Recent exciting advances in electron cryo-microscopy (cryo-EM) have allowed scientists to find very detailed structures of some proteins. Still, determining the structure of many proteins remains too difficult for cryo-EM, as the images are too noisy to use for structure determination. Lori Passmore and Chris Russo from the LMB’s Structural Studies Division have designed new specimen support grids, made of pure gold, that improve the microscope image quality.
The structures of proteins are often studied by taking pictures of them with high-resolution electron microscopes. The proteins are frozen in ice on intricate support structures called grids, which hold the specimen steady in the microscope at extremely cold temperatures while the electrons pass through them. One major difficulty is that the electron beam causes the samples to move whilst the image is taken, which blurs the details in the images.

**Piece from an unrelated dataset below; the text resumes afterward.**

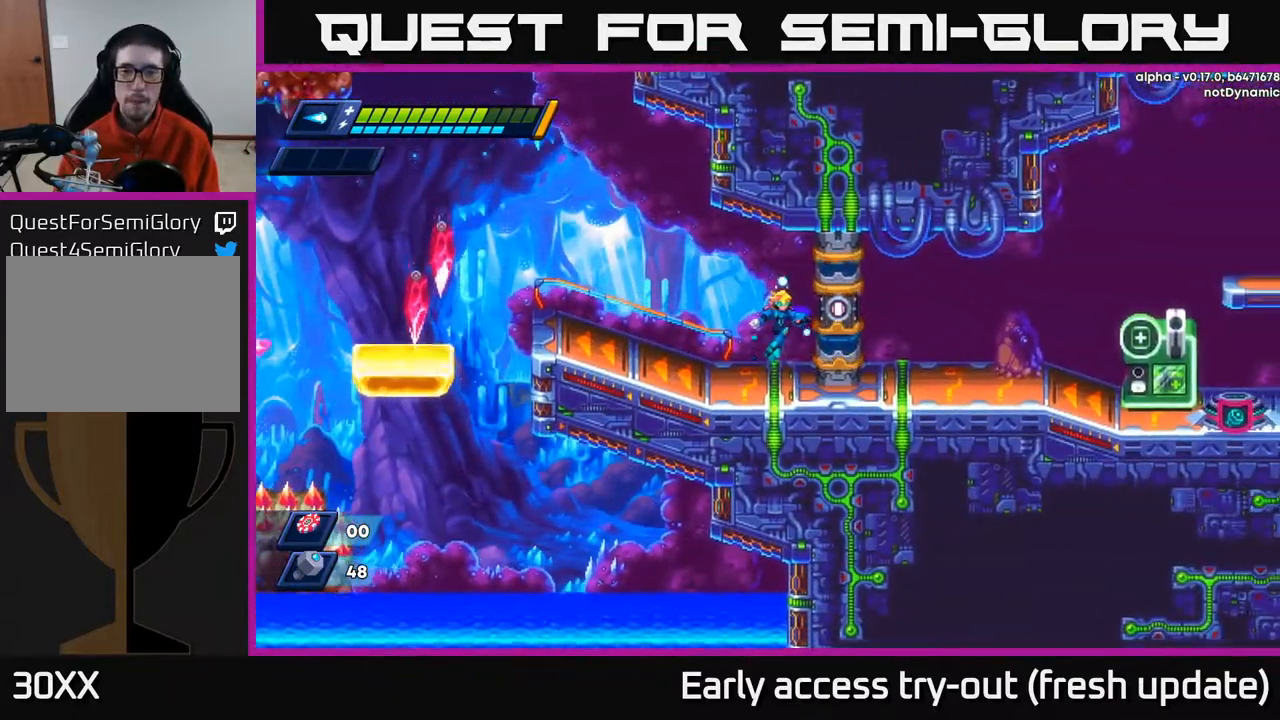
{"buttons": ["DPAD_RIGHT"], "left_stick": "center", "right_stick": "center", "events": [[333, "DPAD_RIGHT", "down"]]}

The new generation of electron microscope cameras (developed in part at the LMB, by Richard Henderson and his colleagues) made it possible to film this movement of the specimen during imaging. These specimen movies allowed Chris and Lori to determine some of the physical origins of this movement and design a new type of grid to reduce it. The new grid, made entirely of gold, reduces specimen movement about fifty times relative to the standard carbon grid.

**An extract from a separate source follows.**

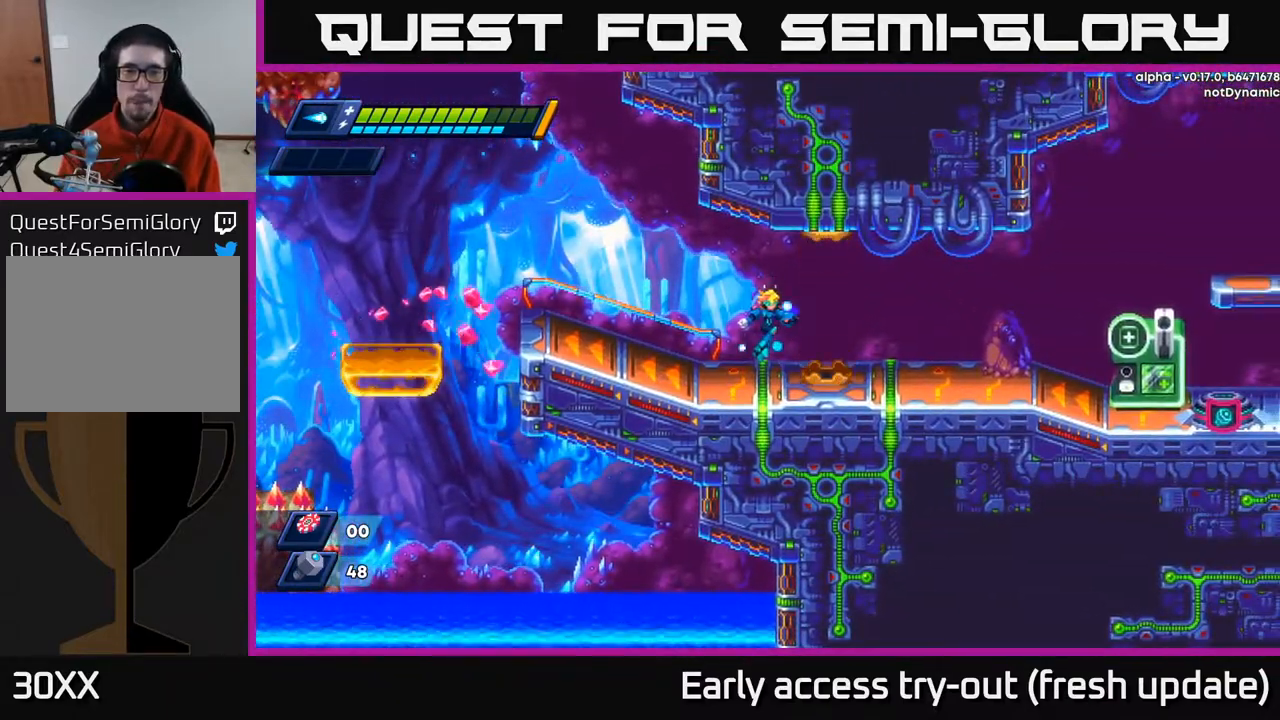
{"buttons": ["DPAD_RIGHT"], "left_stick": "center", "right_stick": "center", "events": []}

The gold grids improved cryo-EM image quality and allowed Chris and Lori to determine the structure of apoferritin. Ferritin is the protein complex that stores iron in almost all cells. Until now, its structure was too difficult to determine by cryo-EM because one needed to see the inner details of the protein to align the images with each other in 3D. Using this little grid of gold, they were able to nearly double the resolution of a multi-million pound electron microscope, and will be able to solve many protein structures that have previously been too difficult for electron microscopy or X-ray crystallography. These improvements will allow scientists to unravel the details of how the complex biological machines inside cells work.
This research was funded by the MRC and the European Research Council.